## What you have to do:
Pictures stay out of the answer, but every line of the material must be restated exactly.
*** Data section ***
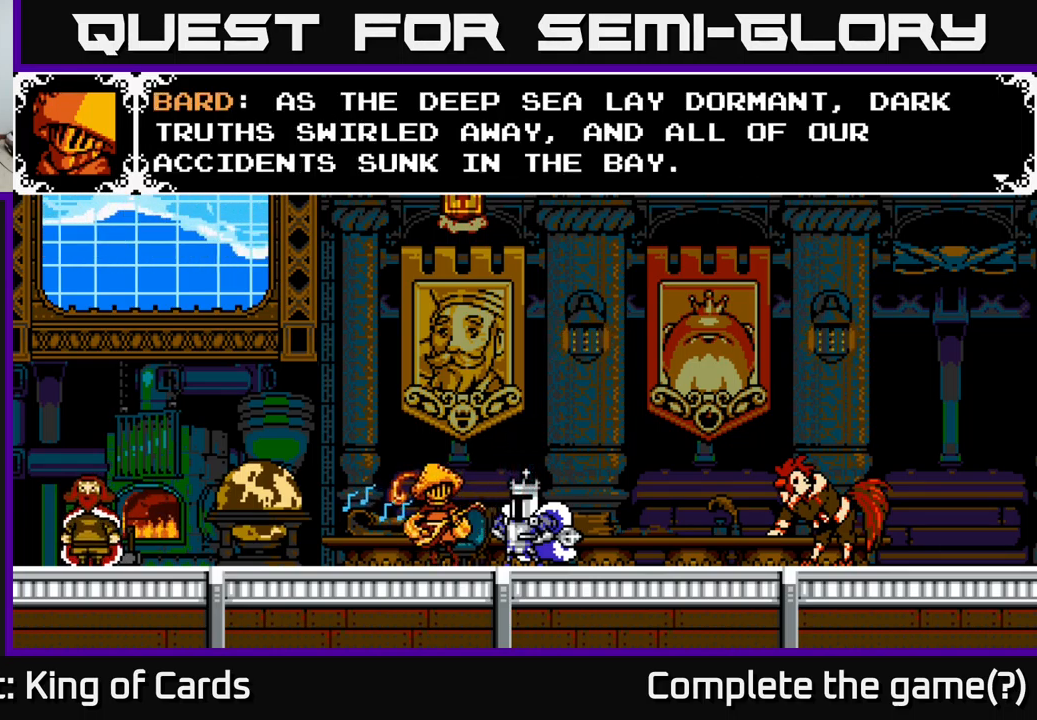
{"buttons": [], "right_stick": "center", "events": []}
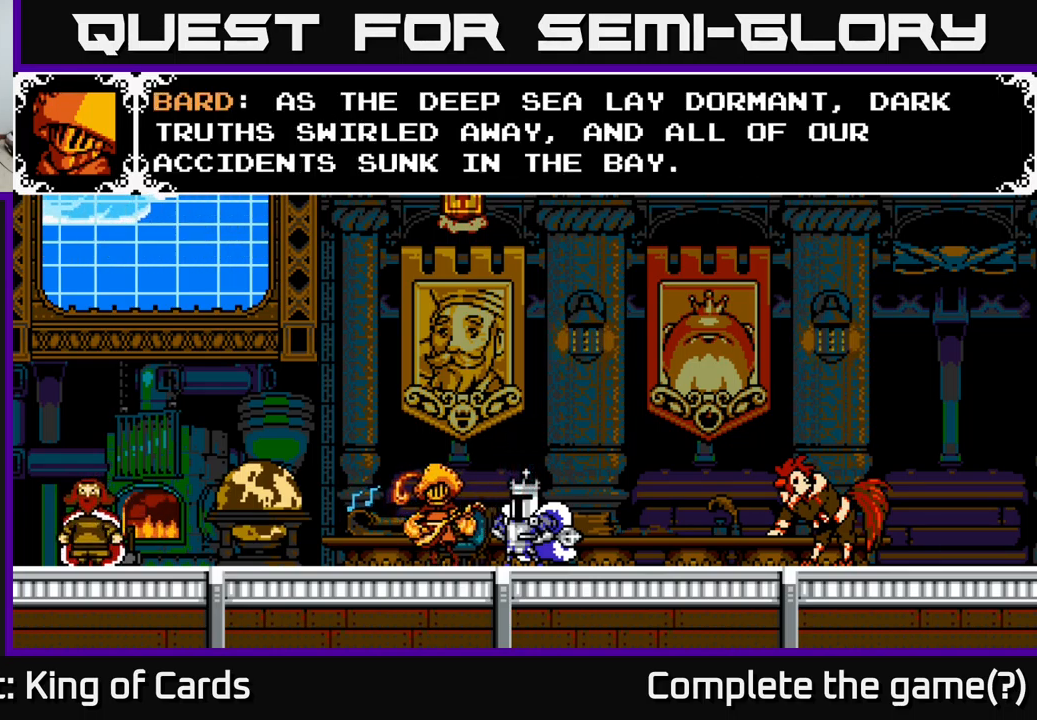
{"buttons": [], "right_stick": "center", "events": []}
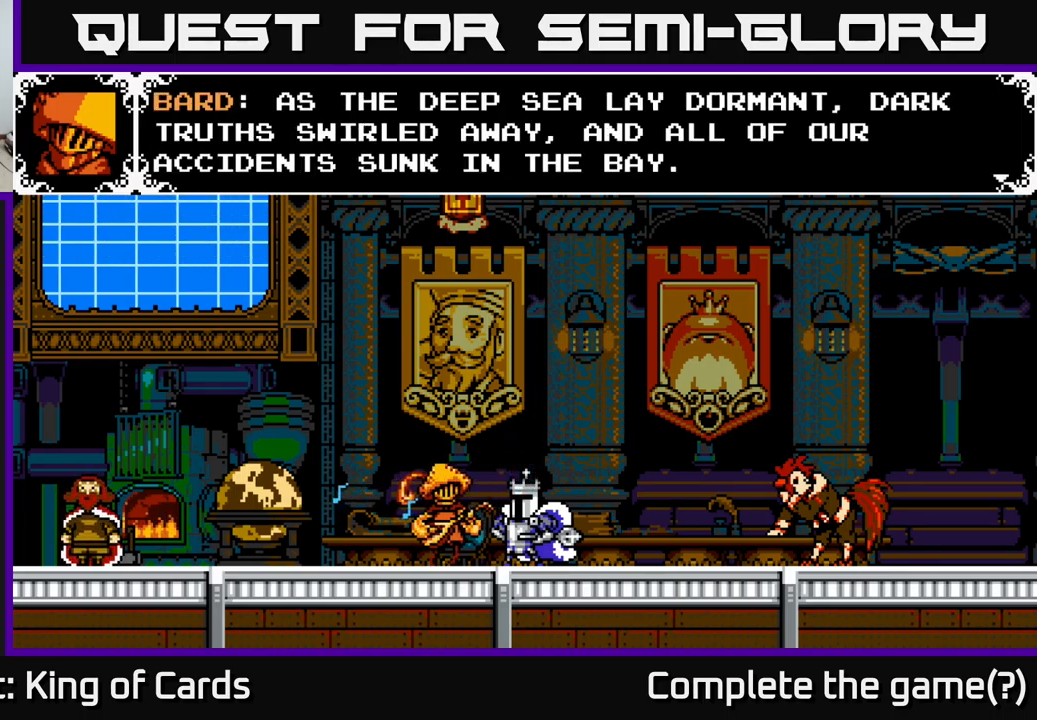
{"buttons": [], "right_stick": "center", "events": []}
***
## Answer:
{"buttons": [], "right_stick": "center", "events": []}
{"buttons": [], "right_stick": "center", "events": []}
{"buttons": [], "right_stick": "center", "events": []}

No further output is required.